Proactively focusing on PR, even when a crisis seems unlikely, is like having insurance on your business. It helps ensure a steady stream of positivity. For example, it is prudent for businesses to maintain personal relationships with media contacts and conduct media outreach regularly so those media contacts can report favorably on the ebbs and flows of your business. You don’t want to contact a reporter for the first time if and when crisis strikes; ideally, that reporter will already be comfortable with you, leading to more favorable news coverage in a time of need.
When you hire a new marketing director, inform the media. When you win an award in a business competition, inform the media. When you donate money to a local nonprofit, inform the media. When you’re involved at a nearby community service event, inform the media. When you reach an unprecedented sales goal, inform the media.
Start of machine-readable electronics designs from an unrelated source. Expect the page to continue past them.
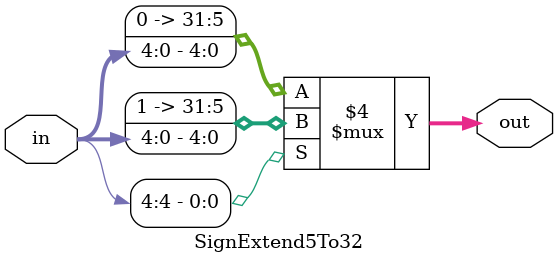
<source format=v>
`timescale 1ns / 1ps


module SignExtend5To32(in, out);
    
        input [4:0] in;
        
        /* A 32-Bit output word */
        output reg [31:0] out;
        
        /* Fill in the implementation here ... */
        
        
        always @ (*)    begin
            if (in[4] == 0)    begin
                out <= {27'b0, in};
            end
            else begin    
                out <= {27'b111111111111111111111111111, in};
    
            end
        
        end
endmodule

</source>
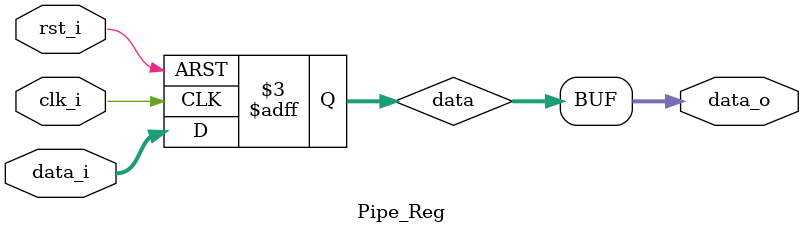
<source format=v>
module Pipe_Reg
	#(parameter size = 5)
	(
	 // Input  Declaration
	 input  rst_i,
	 input  clk_i,
	 input  [size-1:0]data_i,
	 // Output Declaration
	 output [size-1:0]data_o
	);
//*****************************************************************************
	// Global variables Declaration
	// System
	reg [size-1:0]data;
	// System conection
	// Output
	assign data_o = data;
//*****************************************************************************
	always @(posedge clk_i or negedge rst_i) begin
		if(!rst_i) data <= 0;
		else data <= data_i;
	end
//*****************************************************************************
endmodule

</source>
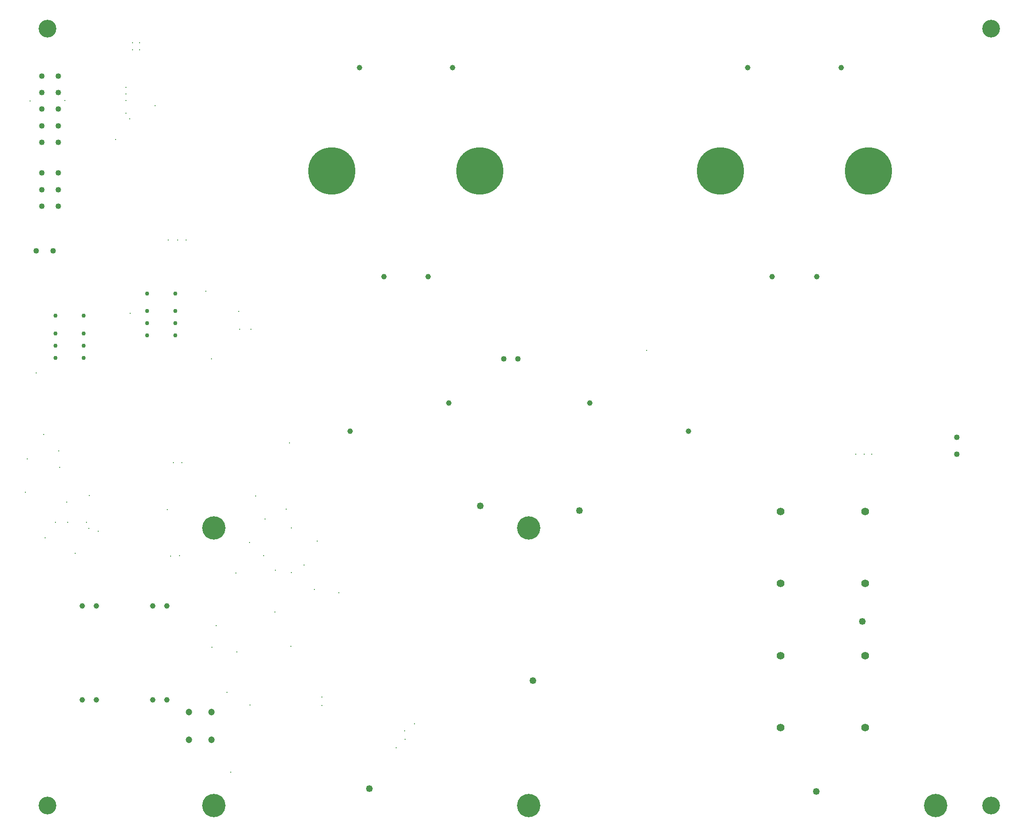
<source format=gbr>
%TF.GenerationSoftware,Altium Limited,Altium Designer,24.2.2 (26)*%
G04 Layer_Color=0*
%FSLAX45Y45*%
%MOMM*%
%TF.SameCoordinates,E62911D3-7CC7-41A5-B2DD-A777233C8753*%
%TF.FilePolarity,Positive*%
%TF.FileFunction,Plated,1,4,PTH,Drill*%
%TF.Part,Single*%
G01*
G75*
%TA.AperFunction,ComponentDrill*%
%ADD136C,1.40000*%
%ADD139C,1.02000*%
%ADD148C,1.25000*%
%ADD149C,3.20000*%
%ADD150C,4.20000*%
%ADD151C,1.00000*%
%ADD152C,8.50000*%
%ADD153C,1.20000*%
%ADD154C,1.02000*%
%ADD155C,0.75000*%
%ADD156C,1.25000*%
%TA.AperFunction,ViaDrill,NotFilled*%
%ADD157C,0.30480*%
D136*
X15230000Y5800000D02*
D03*
X13710001D02*
D03*
X15230000Y1900000D02*
D03*
X13710001D02*
D03*
Y3200000D02*
D03*
X15230000D02*
D03*
Y4500000D02*
D03*
X13710001D02*
D03*
D139*
X600000Y10500000D02*
D03*
X300000D02*
D03*
X16881000Y6835000D02*
D03*
Y7135000D02*
D03*
X400000Y11300000D02*
D03*
Y11600000D02*
D03*
Y11900000D02*
D03*
X700000Y11300000D02*
D03*
Y11600000D02*
D03*
Y11900000D02*
D03*
X400000Y12450000D02*
D03*
Y12750000D02*
D03*
Y13050000D02*
D03*
Y13350000D02*
D03*
Y13650000D02*
D03*
X700000Y12450000D02*
D03*
Y12750000D02*
D03*
Y13050000D02*
D03*
Y13350000D02*
D03*
Y13650000D02*
D03*
D148*
X10086500Y5813300D02*
D03*
X15186501Y3813300D02*
D03*
X14350000Y750000D02*
D03*
X9250000Y2750000D02*
D03*
D149*
X17500000Y14500000D02*
D03*
X500000D02*
D03*
Y500000D02*
D03*
X17500000D02*
D03*
D150*
X3500000D02*
D03*
X9175000Y5500000D02*
D03*
Y500000D02*
D03*
X3500000Y5500000D02*
D03*
X16500000Y500000D02*
D03*
D151*
X7800000Y13800000D02*
D03*
X6120000D02*
D03*
X7360000Y10030000D02*
D03*
X6560000D02*
D03*
X13560001D02*
D03*
X14360001D02*
D03*
X13120000Y13800000D02*
D03*
X14800000D02*
D03*
X2654000Y2400000D02*
D03*
X2400000D02*
D03*
X1384000D02*
D03*
X1130000D02*
D03*
X2654000Y4100000D02*
D03*
X2400000D02*
D03*
X1384000D02*
D03*
X1130000D02*
D03*
X5952000Y7250000D02*
D03*
X7730000Y7758000D02*
D03*
X10270000D02*
D03*
X12048000Y7250000D02*
D03*
D152*
X8295000Y11940000D02*
D03*
X5625000D02*
D03*
X12625000D02*
D03*
X15295000D02*
D03*
D153*
X3054400Y2184400D02*
D03*
X3454400D02*
D03*
X3054400Y1684400D02*
D03*
X3454400D02*
D03*
D154*
X8723000Y8550000D02*
D03*
X8977000D02*
D03*
D155*
X2296000Y9730000D02*
D03*
X2804000D02*
D03*
X2296000Y9410000D02*
D03*
Y9190000D02*
D03*
Y8970000D02*
D03*
X2804000D02*
D03*
Y9190000D02*
D03*
Y9410000D02*
D03*
X1154000Y9010000D02*
D03*
Y8790000D02*
D03*
Y8570000D02*
D03*
X646000D02*
D03*
Y8790000D02*
D03*
Y9010000D02*
D03*
X1154000Y9330000D02*
D03*
X646000D02*
D03*
D156*
X6300000Y800000D02*
D03*
X8300000Y5900000D02*
D03*
D157*
X457200Y5321300D02*
D03*
X7112000Y1968500D02*
D03*
X6946900Y1689100D02*
D03*
X6781800Y1536700D02*
D03*
X4864100Y7035800D02*
D03*
X2032000Y14122400D02*
D03*
X2159000D02*
D03*
X4419600Y5664200D02*
D03*
X3460938Y8549300D02*
D03*
X2927676Y6680200D02*
D03*
X812800Y13208000D02*
D03*
X1420000Y5440899D02*
D03*
X4805000Y5838550D02*
D03*
X15348935Y6835000D02*
D03*
X15062199Y6832600D02*
D03*
X15214600D02*
D03*
X2768600Y6680200D02*
D03*
X4254500Y6076950D02*
D03*
X4900000Y5500000D02*
D03*
X5359400Y5264150D02*
D03*
X4140200Y5238750D02*
D03*
X6934200Y1841500D02*
D03*
X2717800Y4991100D02*
D03*
X2663400Y5832900D02*
D03*
X3898900Y4686300D02*
D03*
X5308600Y4394200D02*
D03*
X5127300Y4832649D02*
D03*
X4600532Y3987800D02*
D03*
X4400000Y5000000D02*
D03*
X4900000Y4700000D02*
D03*
X2882900Y5003800D02*
D03*
X4610100Y4737100D02*
D03*
X3538654Y3741264D02*
D03*
X3467100Y3352800D02*
D03*
X3911600Y3263900D02*
D03*
X5753100Y4330700D02*
D03*
X4889500Y3365500D02*
D03*
X4152900Y2311400D02*
D03*
X3733800Y2540000D02*
D03*
X5450000Y2450000D02*
D03*
Y2300000D02*
D03*
X3800000Y1100000D02*
D03*
X3001401Y10693400D02*
D03*
X2851150D02*
D03*
X2679700D02*
D03*
X3947160Y9404387D02*
D03*
X4165600Y9080500D02*
D03*
X3962400D02*
D03*
X3352800Y9766300D02*
D03*
X300000Y8295534D02*
D03*
X11300000Y8700000D02*
D03*
X1731015Y12500000D02*
D03*
X1981360Y12877640D02*
D03*
X1917700Y12977522D02*
D03*
X189134Y13199448D02*
D03*
X1993900Y9372600D02*
D03*
X101600Y6146800D02*
D03*
X1251087Y5493548D02*
D03*
X139700Y6743700D02*
D03*
X723900Y6591300D02*
D03*
X647700Y5600700D02*
D03*
X863600D02*
D03*
X1257300Y6083300D02*
D03*
X850150Y5969750D02*
D03*
X1003300Y5041900D02*
D03*
X1202424Y5599624D02*
D03*
X1917700Y13442290D02*
D03*
Y13321950D02*
D03*
Y13208000D02*
D03*
X2437192Y13115393D02*
D03*
X2159000Y14249400D02*
D03*
X2032000D02*
D03*
X703761Y6892561D02*
D03*
X430600Y7187000D02*
D03*
%TF.MD5,b69f8a44f534e13f18df876e74d9df44*%
M02*

</source>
Of course, you don’t want to overload the media with too much information, so it remains important to distinguish between real news and self-promotion for self-promotion’s sake. However, you can only build a rapport with the media — especially local reporters — by putting yourself and your business out there. And it’s the only way to build that bank account of goodwill.
The reputation “hit” may come. Being in business involves trials and tribulations, not just successes. A CEO may get a DUI. A CFO may be caught embezzling money. Perhaps employees will go on strike and demand union representation. Product recalls are possible. You may even have to scale back the business and lay off workers.
Whatever the crisis may be, mitigating it and surviving the hit means laying a solid foundation beforehand. Building a favorable relationship with a local reporter may be the difference between losing 10% of your business and losing 90% of it. Securing a lukewarm news story, rather than an outright hit piece, could save the CEO his job or the CFO hers.
You never know how far positive capital can go, but it goes far!
Put yourself in the position of a paying customer who searches for your company on Google. If that customer sees no positive news stories and a couple of negative ones, they will be less likely to give you their business. However, if they see 10 positive news stories and a negative one, chances are, they will be more likely to look past it and trust your business.
Reputation is a matter of perception. In the end, what the customer sees or thinks is ultimately all that matters. When it comes to branding, how the customer feels is everything. They want to feel positively, not negatively.
That’s where PR comes into play. Build a bank account of goodwill, and others are more likely to reward you for it with their hard-earned dollars.